EXERCISE REQUIREMENTS » Filter out every line below that lacks "Wallgasse", and copy the rest.
Segment Start: LISTED RECORDS
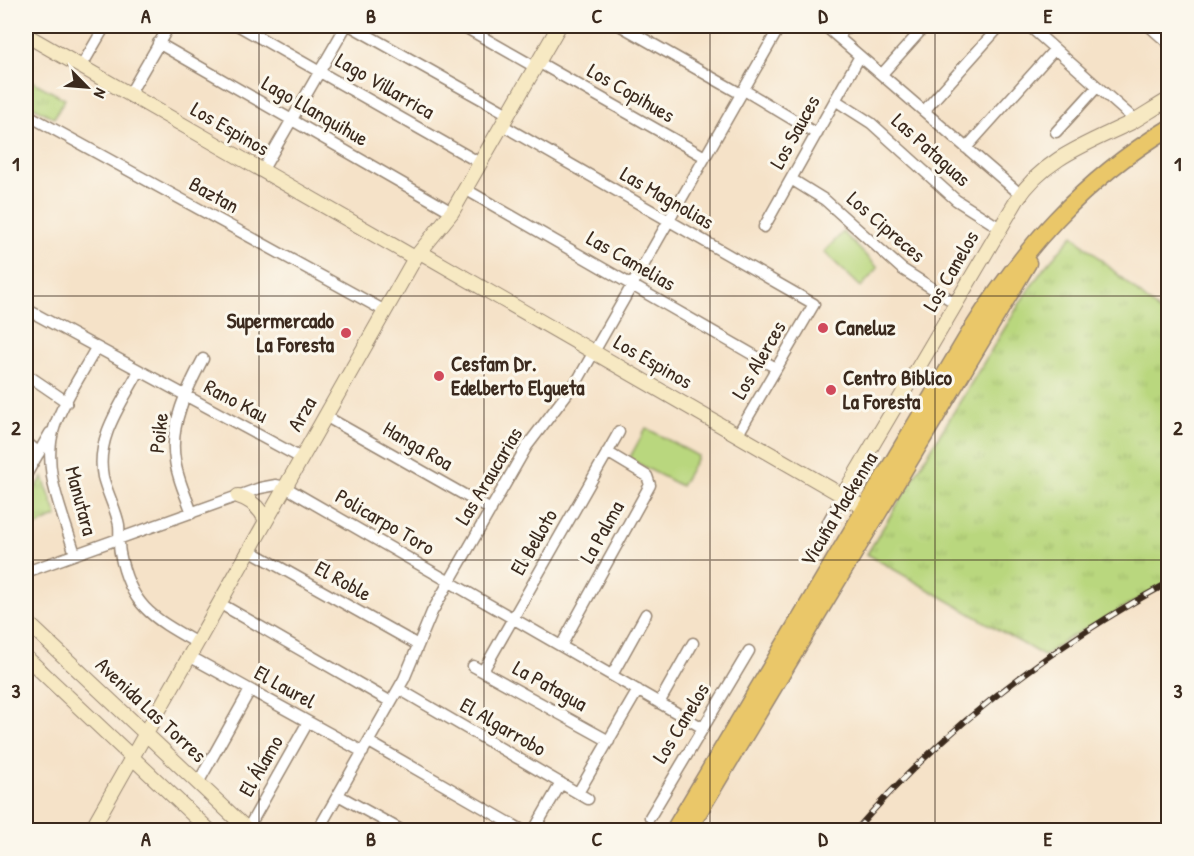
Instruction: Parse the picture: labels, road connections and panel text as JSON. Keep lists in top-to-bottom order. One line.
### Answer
{"streets":{"main road":["Vicuña Mackenna"],"street":["Lago Villarrica","Los Copihues","Lago Llanquihue","Los Espinos","Los Sauces","Las Pataguas","Baztan","Las Magnolias","Los Cipreces","Las Camelias","Los Canelos","Los Alerces","Rano Kau","Arza","Poike","Hanga Roa","Las Araucarias","Manutara","Policarpo Toro","La Palma","El Belloto","El Roble","La Patagua","El Laurel","Avenida Las Torres","El Algarrobo","El Álamo"]},"crossings":[["Lago Villarrica","Arza"],["Los Copihues","Arza"],["Los Copihues","Las Araucarias"],["Lago Llanquihue","Arza"],["Los Espinos","Los Canelos"],["Los Espinos","Los Alerces"],["Los Espinos","Arza"],["Los Espinos","Las Araucarias"],["Los Espinos","Vicuña Mackenna"],["Los Sauces","Las Pataguas"],["Los Sauces","Los Cipreces"],["Las Pataguas","Los Canelos"],["Baztan","Arza"],["Las Magnolias","Los Alerces"],["Las Magnolias","Arza"],["Las Magnolias","Las Araucarias"],["Los Cipreces","Los Canelos"],["Las Camelias","Los Alerces"],["Las Camelias","Arza"],["Las Camelias","Las Araucarias"],["Los Canelos","Policarpo Toro"],["Rano Kau","Arza"],["Rano Kau","Poike"],["Arza","Hanga Roa"],["Arza","Policarpo Toro"],["Arza","El Roble"],["Arza","El Laurel"],["Arza","Avenida Las Torres"],["Hanga Roa","Las Araucarias"],["Las Araucarias","Policarpo Toro"],["Las Araucarias","El Roble"],["Las Araucarias","El Laurel"],["Las Araucarias","El Algarrobo"],["Policarpo Toro","La Palma"],["Policarpo Toro","El Belloto"],["La Palma","El Belloto"],["El Belloto","La Patagua"],["La Patagua","El Algarrobo"],["El Laurel","El Álamo"],["Avenida Las Torres","El Álamo"]],"places":["Caneluz","Supermercado La Foresta","Cesfam Dr. Edelberto Elgueta","Centro Biblico La Foresta"],"north":"bottom right","grid":{"columns":["A","B","C","D","E"],"rows":["1","2","3"]}}
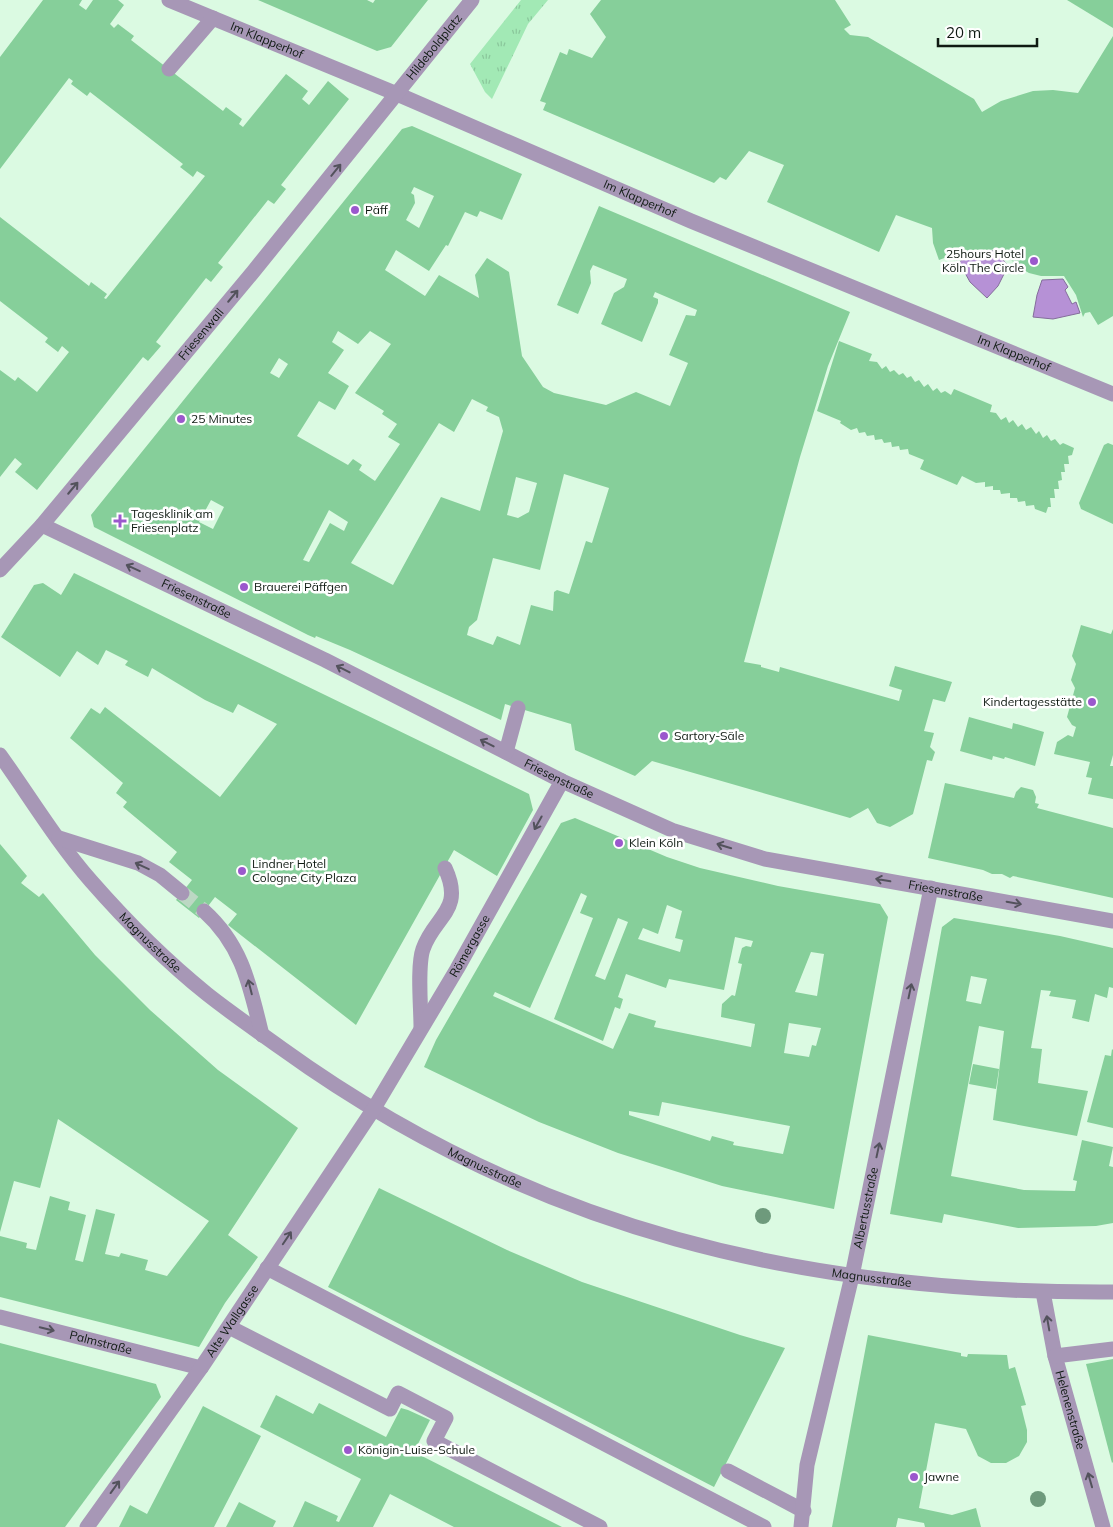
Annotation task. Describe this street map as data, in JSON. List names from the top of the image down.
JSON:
{
  "streets": {
    "street": [
      "Im Klapperhof",
      "Hildeboldplatz",
      "Friesenwall",
      "Friesenstraße",
      "Magnusstraße",
      "Römergasse",
      "Albertusstraße",
      "Alte Wallgasse",
      "Palmstraße",
      "Helenenstraße"
    ]
  },
  "crossings": [
    ["Im Klapperhof", "Hildeboldplatz"],
    ["Im Klapperhof", "Friesenwall"],
    ["Hildeboldplatz", "Friesenwall"],
    ["Friesenwall", "Friesenstraße"],
    ["Friesenstraße", "Römergasse"],
    ["Friesenstraße", "Albertusstraße"],
    ["Magnusstraße", "Römergasse"],
    ["Magnusstraße", "Albertusstraße"],
    ["Magnusstraße", "Alte Wallgasse"],
    ["Magnusstraße", "Helenenstraße"],
    ["Römergasse", "Alte Wallgasse"],
    ["Alte Wallgasse", "Palmstraße"]
  ],
  "one_way": [
    "Friesenwall",
    "Römergasse",
    "Albertusstraße",
    "Alte Wallgasse",
    "Palmstraße",
    "Helenenstraße"
  ],
  "places": {
    "other": [
      "Päff",
      "25hours Hotel Köln The Circle",
      "25 Minutes",
      "Brauerei Päffgen",
      "Kindertagesstätte",
      "Sartory-Säle",
      "Klein Köln",
      "Lindner Hotel Cologne City Plaza",
      "Königin-Luise-Schule",
      "Jawne"
    ],
    "health": ["Tagesklinik am Friesenplatz"]
  },
  "scale_bar": "20 m"
}
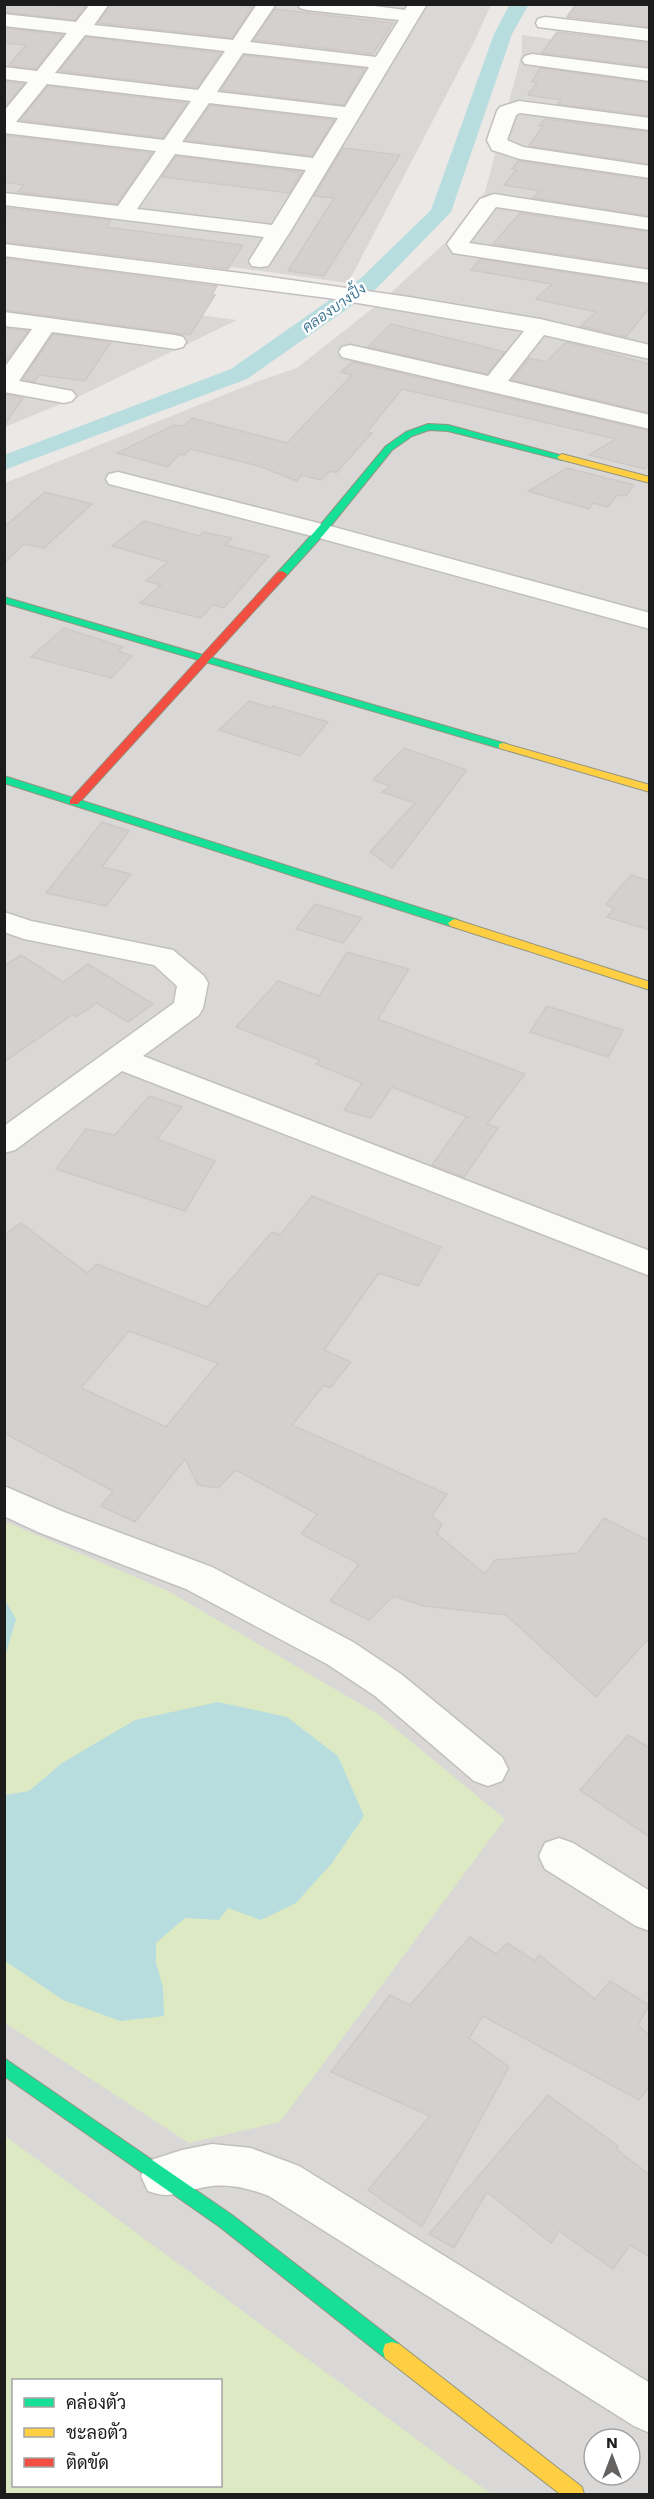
Segment End: LISTED RECORDS
RESULT BELOW »
      "Alte Wallgasse",
    ["Magnusstraße", "Alte Wallgasse"],
    ["Römergasse", "Alte Wallgasse"],
    ["Alte Wallgasse", "Palmstraße"]
    "Alte Wallgasse",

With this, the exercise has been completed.